The US stock market has reached new highs recently and closed yesterday (Aug. 4) only slightly below a record. In fact, the S&P 500 has been closing at or just below a record high for weeks as the index wiggles within a tight range. From a technical perspective, the latest run of strength look bullish. But what should we make of Mr. Market’s reluctance to do much of anything since the S&P has recovered from a series of sharp selloffs? Is this merely a consolidating phase that leads to even greater heights? Or is the crowd starting to wonder if the rally off the recent lows in February was mostly a speculative binge without fundamental support?
The answer’s unclear, although you can certainly make a case at the moment for rebalancing a portfolio with a US-heavy equity allocation. But whatever you decide is a plausible future for stocks, there’s no denying the strange sense of calm that’s descended over the market.
Since mid-July, the S&P has been trading within a tight band. The serene pricing profile of late has been accompanied by a sharp drop in the VIX Index, a measure of the implied volatility of the S&P via index options. For several weeks, the VIX has been bouncing around the 12-to-14 range and as of yesterday is near its lowest levels decades.

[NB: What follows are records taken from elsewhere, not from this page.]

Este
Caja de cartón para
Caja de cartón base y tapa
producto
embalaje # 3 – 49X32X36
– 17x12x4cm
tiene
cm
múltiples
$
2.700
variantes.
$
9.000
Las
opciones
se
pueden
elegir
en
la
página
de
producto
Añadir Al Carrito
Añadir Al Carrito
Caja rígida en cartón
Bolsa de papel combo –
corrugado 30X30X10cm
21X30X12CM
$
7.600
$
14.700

Some analysts are becoming anxious, including Blackrock’s global chief investment strategist, Richard Turnill, who recently opined that the US stock market rally is “running on fumes.” His reasoning: “multiple expansion—or rising price-to-earnings ratios—has been the main driver of returns in many markets this year.” Meantime, “earnings growth has been flat to negative.”

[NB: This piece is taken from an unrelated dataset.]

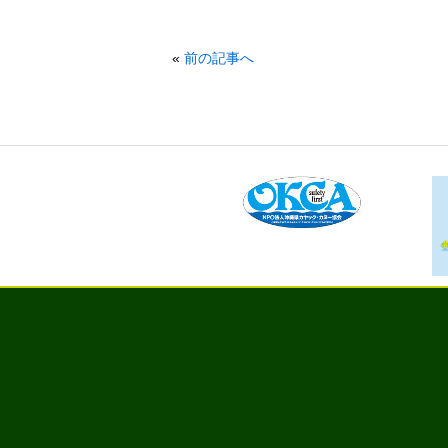
«
前の記事へ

Stronger economic growth is the antidote, which would probably give earnings a lift. But the US macro trend remains sluggish, as last week’s disappointing second-quarter GDP report reminds.

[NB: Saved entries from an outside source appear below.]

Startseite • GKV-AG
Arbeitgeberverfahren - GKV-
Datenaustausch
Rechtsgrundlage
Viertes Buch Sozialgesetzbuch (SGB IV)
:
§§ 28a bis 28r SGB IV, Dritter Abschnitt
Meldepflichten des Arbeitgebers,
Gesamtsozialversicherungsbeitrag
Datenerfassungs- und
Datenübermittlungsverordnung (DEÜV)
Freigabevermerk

From the 30,000-foot level, the stock market’s series of sharp setbacks, starting in August 2015 and (so far) concluding in February, provided what currently appears to be a reasonably accurate early warning of an economic slowdown, as measured by GDP. The deceleration over the three quarters through this year’s Q2 mark the weakest stretch of growth since 2012’s slowdown. The risk is still low at the moment that an NBER-defined recession has started, but current conditions are about as soft as possible without slipping into a contraction.
For what it’s worth, bear-market risk is still elevated, according to an econometric technique based on a Hidden Markov Model (HMM) via 1-year S&P returns (see here for details on the methodology). Back in February, this forecast appeared to be accurate, but the market’s subsequent rally has made mincemeat of that projection. Could it be that the bear market came and went and that HMM’s warning, which started in late-August 2015, is now defunct? That’s a reasonable view when you consider that the model has a history or delivering timely signals in the early stages of bear markets but suffers from a lag when the danger has passed.
But to seal the deal that all’s well, and lay the bear-market worries to rest once and for all (at least for the near term), a stronger run of economic growth is required to justify the market’s latest rally and keep the bull humming. But macro salvation in a convincing degree doesn’t appear likely at the moment. Nonetheless, today’s employment report for July may ease worries a bit and promote the idea that the US economy can maintain a modest if unimpressive expansion for the foreseeable future. If so, the recent case for worrying about a bear market may be null and void.
The question is whether we’re now in a phase where growth is too strong to trigger a formal recession signal but too weak to rally animal spirits further? The S&P’s flat performance in recent weeks hints at the possibility that it’s neither bull nor bear.